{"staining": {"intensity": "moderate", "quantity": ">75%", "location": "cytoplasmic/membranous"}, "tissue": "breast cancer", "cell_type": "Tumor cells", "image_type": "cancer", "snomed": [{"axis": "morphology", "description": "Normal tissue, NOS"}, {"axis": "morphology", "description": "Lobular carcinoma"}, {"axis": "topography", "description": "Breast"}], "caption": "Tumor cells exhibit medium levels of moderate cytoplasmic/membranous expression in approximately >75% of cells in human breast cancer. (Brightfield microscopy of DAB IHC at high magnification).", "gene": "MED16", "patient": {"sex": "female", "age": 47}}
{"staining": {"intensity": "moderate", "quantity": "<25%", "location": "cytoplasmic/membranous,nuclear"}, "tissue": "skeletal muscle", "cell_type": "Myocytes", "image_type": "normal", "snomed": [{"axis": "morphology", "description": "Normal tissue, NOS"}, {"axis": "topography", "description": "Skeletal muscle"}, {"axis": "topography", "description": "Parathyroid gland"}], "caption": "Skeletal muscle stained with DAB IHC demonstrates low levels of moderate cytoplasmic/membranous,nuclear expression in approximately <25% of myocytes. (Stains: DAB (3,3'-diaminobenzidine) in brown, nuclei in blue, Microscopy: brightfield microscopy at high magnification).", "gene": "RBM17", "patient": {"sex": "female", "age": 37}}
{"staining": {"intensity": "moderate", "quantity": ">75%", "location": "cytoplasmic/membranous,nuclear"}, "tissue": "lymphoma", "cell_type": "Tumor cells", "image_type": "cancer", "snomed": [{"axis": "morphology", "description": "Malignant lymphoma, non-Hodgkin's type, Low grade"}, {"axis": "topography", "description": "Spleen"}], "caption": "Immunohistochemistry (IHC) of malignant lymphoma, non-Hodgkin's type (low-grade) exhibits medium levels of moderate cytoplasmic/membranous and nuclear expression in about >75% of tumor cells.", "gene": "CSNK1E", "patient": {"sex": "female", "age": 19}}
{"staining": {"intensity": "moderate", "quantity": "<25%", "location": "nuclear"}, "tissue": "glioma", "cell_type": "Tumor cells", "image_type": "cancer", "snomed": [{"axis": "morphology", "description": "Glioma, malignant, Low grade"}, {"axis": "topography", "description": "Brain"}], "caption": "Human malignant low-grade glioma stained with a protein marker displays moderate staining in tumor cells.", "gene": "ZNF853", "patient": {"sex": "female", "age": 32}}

* INSTRUCTIONS FOR THE TASK *
Please write out the whole listing exactly as given.

* EXERCISE RESULT *
{"staining": {"intensity": "moderate", "quantity": ">75%", "location": "cytoplasmic/membranous"}, "tissue": "breast cancer", "cell_type": "Tumor cells", "image_type": "cancer", "snomed": [{"axis": "morphology", "description": "Normal tissue, NOS"}, {"axis": "morphology", "description": "Lobular carcinoma"}, {"axis": "topography", "description": "Breast"}], "caption": "Tumor cells exhibit medium levels of moderate cytoplasmic/membranous expression in approximately >75% of cells in human breast cancer. (Brightfield microscopy of DAB IHC at high magnification).", "gene": "MED16", "patient": {"sex": "female", "age": 47}}
{"staining": {"intensity": "moderate", "quantity": "<25%", "location": "cytoplasmic/membranous,nuclear"}, "tissue": "skeletal muscle", "cell_type": "Myocytes", "image_type": "normal", "snomed": [{"axis": "morphology", "description": "Normal tissue, NOS"}, {"axis": "topography", "description": "Skeletal muscle"}, {"axis": "topography", "description": "Parathyroid gland"}], "caption": "Skeletal muscle stained with DAB IHC demonstrates low levels of moderate cytoplasmic/membranous,nuclear expression in approximately <25% of myocytes. (Stains: DAB (3,3'-diaminobenzidine) in brown, nuclei in blue, Microscopy: brightfield microscopy at high magnification).", "gene": "RBM17", "patient": {"sex": "female", "age": 37}}
{"staining": {"intensity": "moderate", "quantity": ">75%", "location": "cytoplasmic/membranous,nuclear"}, "tissue": "lymphoma", "cell_type": "Tumor cells", "image_type": "cancer", "snomed": [{"axis": "morphology", "description": "Malignant lymphoma, non-Hodgkin's type, Low grade"}, {"axis": "topography", "description": "Spleen"}], "caption": "Immunohistochemistry (IHC) of malignant lymphoma, non-Hodgkin's type (low-grade) exhibits medium levels of moderate cytoplasmic/membranous and nuclear expression in about >75% of tumor cells.", "gene": "CSNK1E", "patient": {"sex": "female", "age": 19}}
{"staining": {"intensity": "moderate", "quantity": "<25%", "location": "nuclear"}, "tissue": "glioma", "cell_type": "Tumor cells", "image_type": "cancer", "snomed": [{"axis": "morphology", "description": "Glioma, malignant, Low grade"}, {"axis": "topography", "description": "Brain"}], "caption": "Human malignant low-grade glioma stained with a protein marker displays moderate staining in tumor cells.", "gene": "ZNF853", "patient": {"sex": "female", "age": 32}}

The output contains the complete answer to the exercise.